Top of Data records
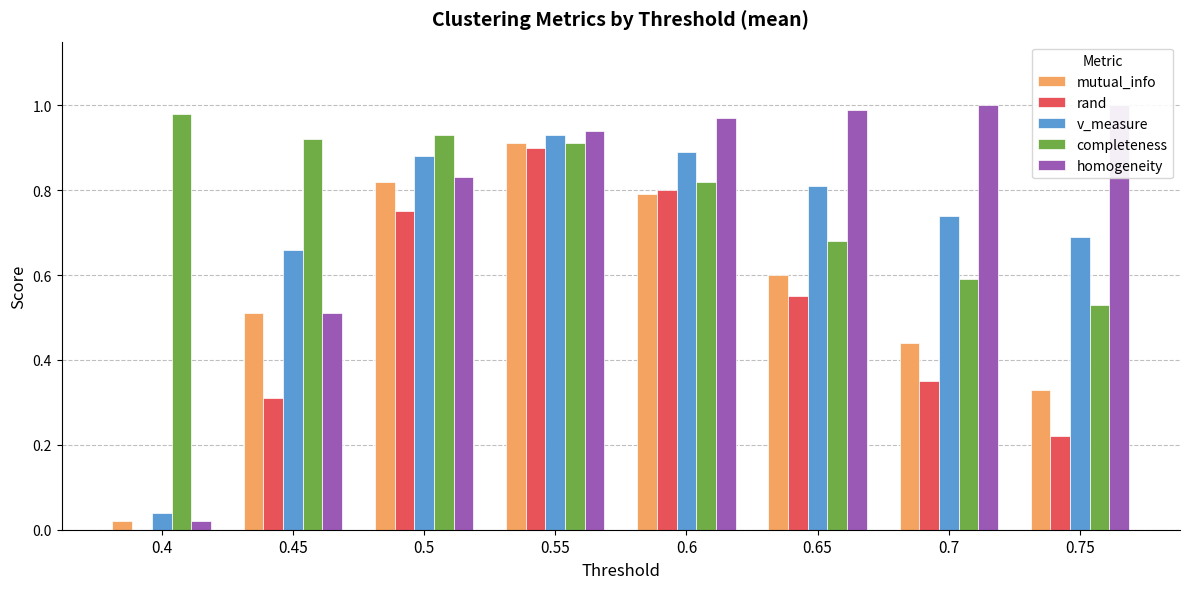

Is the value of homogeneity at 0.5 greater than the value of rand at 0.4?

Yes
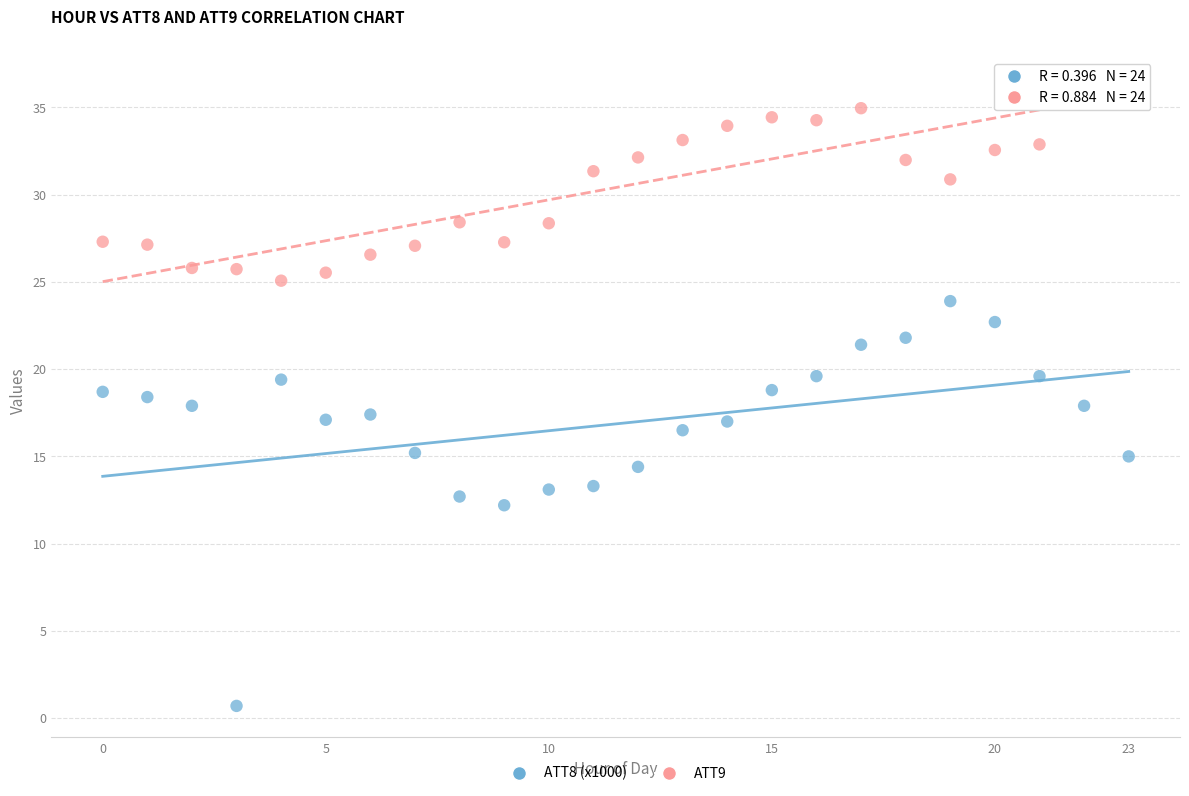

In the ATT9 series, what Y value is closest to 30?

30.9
Bottom of Data records
◆ What needs to be done ◆
Copy the lines above word for word, omitting the pictures.

◆ Answer box ◆
Is the value of homogeneity at 0.5 greater than the value of rand at 0.4?

Yes

In the ATT9 series, what Y value is closest to 30?

30.9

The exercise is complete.